Der zweite Ansatz zur Senkung der Schlaganfalllast ist die Stärkung und Verbesserung der Prävention. Zu den wichtigsten modifizierbaren Schlaganfall-Risikofaktoren gehören Bluthochdruck, Diabetes mellitus, Vorhofflimmern, Übergewicht, erhöhte Blutfette und eine ungesunde Lebensweise (schlechte Ernährung, Bewegungsmangel, Stress, Rauchen, Drogen/Alkohol), aber auch psychosoziale Faktoren und Umweltfaktoren wie z.B. Luftverschmutzung. Beispielsweise kann auf Bevölkerungsebene eine Senkung des systolischen Blutdrucks um nur 2 mm Hg zu einem Rückgang der Schlaganfallneuerkrankungsrate um etwa 10–24 % führen. Nach Ansicht der Lancet-Kommission müssten Gesundheitsbewusstsein und -kompetenz der Bevölkerung verbessert werden; Schwerpunkt präventiver Strategien müsse demnach eine Änderung des Lebensstils bilden. Ein individuelles Risikoscreening mit Hilfe digitaler Technologien könne sensibilisieren. Nach Ansicht der Kommission müsste ein fester Anteil des jährlichen Gesundheitsbudgets für die Schlaganfallprävention bereitgestellt werden.

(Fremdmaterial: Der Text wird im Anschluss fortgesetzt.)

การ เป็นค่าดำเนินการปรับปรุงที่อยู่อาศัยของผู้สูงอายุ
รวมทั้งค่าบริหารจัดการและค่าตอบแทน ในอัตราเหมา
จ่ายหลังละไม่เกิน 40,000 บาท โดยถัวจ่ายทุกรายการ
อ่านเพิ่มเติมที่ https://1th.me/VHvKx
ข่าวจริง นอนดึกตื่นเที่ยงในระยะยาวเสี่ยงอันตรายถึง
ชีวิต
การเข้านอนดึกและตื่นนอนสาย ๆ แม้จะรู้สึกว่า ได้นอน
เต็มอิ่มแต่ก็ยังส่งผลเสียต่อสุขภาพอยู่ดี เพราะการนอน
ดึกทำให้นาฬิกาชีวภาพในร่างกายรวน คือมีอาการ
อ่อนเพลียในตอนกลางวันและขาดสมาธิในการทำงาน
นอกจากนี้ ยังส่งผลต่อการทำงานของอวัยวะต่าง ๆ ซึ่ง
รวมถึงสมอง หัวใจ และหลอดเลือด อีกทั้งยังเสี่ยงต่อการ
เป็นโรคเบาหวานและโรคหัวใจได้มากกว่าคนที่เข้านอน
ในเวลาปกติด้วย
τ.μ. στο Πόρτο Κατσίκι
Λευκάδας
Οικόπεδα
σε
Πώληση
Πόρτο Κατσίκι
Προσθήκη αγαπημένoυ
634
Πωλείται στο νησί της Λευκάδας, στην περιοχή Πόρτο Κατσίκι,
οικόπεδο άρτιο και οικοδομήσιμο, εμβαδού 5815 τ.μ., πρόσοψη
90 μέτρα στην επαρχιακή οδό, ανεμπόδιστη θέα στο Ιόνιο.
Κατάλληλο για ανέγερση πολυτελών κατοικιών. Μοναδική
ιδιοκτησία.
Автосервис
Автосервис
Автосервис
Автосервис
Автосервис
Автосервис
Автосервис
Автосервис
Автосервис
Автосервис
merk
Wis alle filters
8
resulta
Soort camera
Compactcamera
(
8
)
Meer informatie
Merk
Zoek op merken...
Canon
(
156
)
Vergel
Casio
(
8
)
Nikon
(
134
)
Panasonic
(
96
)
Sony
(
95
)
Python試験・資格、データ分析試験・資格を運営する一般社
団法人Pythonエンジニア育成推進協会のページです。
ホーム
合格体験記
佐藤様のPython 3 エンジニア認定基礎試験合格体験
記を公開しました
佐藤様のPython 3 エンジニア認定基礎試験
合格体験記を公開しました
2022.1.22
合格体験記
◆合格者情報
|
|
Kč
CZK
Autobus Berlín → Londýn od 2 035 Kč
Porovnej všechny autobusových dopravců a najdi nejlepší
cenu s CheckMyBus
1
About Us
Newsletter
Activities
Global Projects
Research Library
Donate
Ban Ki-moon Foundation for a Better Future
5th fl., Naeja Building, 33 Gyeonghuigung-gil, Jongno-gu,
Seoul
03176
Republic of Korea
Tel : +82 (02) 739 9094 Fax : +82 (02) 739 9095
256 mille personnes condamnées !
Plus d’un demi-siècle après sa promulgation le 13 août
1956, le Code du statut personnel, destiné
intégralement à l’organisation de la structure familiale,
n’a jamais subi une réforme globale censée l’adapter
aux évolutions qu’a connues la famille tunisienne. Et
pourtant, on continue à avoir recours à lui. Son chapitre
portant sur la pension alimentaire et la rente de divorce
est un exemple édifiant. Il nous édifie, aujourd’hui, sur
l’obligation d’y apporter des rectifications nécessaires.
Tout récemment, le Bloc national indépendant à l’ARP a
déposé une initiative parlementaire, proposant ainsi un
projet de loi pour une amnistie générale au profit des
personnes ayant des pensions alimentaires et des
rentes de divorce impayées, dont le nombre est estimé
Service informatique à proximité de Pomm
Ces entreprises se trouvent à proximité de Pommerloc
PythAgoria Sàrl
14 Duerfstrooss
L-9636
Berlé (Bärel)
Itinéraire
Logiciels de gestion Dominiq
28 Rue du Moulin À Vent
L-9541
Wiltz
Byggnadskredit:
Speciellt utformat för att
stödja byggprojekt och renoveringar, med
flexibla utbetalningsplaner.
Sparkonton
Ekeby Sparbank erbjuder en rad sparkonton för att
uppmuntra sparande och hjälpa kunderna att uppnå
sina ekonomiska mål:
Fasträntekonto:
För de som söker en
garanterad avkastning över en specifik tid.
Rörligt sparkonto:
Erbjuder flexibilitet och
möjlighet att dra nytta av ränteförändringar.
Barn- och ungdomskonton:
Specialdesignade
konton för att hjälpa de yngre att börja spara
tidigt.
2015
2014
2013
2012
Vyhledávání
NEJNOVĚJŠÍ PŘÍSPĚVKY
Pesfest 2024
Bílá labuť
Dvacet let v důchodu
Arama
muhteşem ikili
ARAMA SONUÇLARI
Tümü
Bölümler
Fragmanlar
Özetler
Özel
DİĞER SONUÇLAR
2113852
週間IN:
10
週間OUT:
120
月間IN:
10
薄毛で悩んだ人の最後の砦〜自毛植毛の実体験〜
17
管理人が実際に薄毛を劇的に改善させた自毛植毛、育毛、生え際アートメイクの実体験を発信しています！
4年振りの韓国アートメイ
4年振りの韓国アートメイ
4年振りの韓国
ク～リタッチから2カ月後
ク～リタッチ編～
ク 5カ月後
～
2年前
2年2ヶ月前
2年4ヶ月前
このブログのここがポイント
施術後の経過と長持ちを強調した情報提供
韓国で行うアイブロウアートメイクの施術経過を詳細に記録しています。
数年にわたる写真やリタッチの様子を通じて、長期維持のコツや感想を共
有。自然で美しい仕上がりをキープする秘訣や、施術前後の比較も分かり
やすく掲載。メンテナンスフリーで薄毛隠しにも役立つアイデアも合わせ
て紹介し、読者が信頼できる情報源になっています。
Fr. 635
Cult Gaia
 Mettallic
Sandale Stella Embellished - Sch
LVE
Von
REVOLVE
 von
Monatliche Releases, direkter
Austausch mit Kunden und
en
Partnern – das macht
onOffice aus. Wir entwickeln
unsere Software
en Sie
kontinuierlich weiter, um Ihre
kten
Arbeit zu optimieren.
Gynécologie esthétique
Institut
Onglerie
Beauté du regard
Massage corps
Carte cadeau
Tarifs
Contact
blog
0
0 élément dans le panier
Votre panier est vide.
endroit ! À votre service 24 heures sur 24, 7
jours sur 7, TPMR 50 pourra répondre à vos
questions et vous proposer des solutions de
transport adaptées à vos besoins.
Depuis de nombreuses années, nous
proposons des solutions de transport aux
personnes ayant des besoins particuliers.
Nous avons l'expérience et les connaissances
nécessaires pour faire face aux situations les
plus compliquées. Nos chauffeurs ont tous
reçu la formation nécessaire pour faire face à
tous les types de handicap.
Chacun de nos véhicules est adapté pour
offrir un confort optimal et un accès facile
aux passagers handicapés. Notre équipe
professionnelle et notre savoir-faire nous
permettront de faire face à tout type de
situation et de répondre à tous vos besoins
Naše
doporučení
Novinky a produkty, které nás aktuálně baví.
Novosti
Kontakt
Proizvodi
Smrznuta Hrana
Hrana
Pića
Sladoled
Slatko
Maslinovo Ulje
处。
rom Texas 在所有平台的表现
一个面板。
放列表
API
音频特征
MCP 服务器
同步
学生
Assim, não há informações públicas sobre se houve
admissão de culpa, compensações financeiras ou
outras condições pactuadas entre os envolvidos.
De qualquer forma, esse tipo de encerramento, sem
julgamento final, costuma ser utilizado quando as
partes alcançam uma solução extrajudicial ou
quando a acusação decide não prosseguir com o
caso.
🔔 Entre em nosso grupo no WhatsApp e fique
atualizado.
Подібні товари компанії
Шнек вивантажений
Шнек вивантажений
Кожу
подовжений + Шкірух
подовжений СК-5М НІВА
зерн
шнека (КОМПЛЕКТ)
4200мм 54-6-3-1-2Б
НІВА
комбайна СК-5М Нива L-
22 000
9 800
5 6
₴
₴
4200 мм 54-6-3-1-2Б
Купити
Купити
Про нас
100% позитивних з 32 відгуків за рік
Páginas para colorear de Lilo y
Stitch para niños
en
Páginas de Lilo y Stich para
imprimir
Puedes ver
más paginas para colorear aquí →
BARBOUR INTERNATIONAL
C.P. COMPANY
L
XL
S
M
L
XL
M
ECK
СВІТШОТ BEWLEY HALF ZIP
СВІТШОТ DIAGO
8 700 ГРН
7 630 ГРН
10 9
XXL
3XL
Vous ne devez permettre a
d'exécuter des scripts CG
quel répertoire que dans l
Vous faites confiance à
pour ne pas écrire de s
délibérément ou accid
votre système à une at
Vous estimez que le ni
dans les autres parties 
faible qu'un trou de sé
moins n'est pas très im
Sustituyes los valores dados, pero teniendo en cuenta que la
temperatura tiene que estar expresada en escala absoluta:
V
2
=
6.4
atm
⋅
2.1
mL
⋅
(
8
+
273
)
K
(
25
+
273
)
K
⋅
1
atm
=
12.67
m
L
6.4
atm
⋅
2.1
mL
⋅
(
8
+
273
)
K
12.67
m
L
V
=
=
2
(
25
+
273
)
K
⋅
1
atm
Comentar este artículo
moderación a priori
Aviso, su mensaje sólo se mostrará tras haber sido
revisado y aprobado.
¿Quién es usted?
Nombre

„Angesichts der Ergebnisse dieser Erhebung unterstützt die Deutsche Gesellschaft für Neurologie zum Weltschlaganfalltag die politische Forderung zur Verbesserung der Schlaganfallprävention weltweit“, so Prof. Dr. med. Peter Berlit, Pressesprecher der DGN. „Obwohl wir in Deutschland im weltweiten Vergleich, insbesondere bei der akuten Schlaganfallversorgung, sehr gut dastehen, ist auch bei uns im Bereich der Prävention noch viel Raum für Verbesserungen. Gemeinsam mit der Deutschen Hirnstiftung leisten wir hier gerne unseren Beitrag zur Information der Bevölkerung.“

Quelle: Deutsche Gesellschaft für Neurologie e.V. (DGN)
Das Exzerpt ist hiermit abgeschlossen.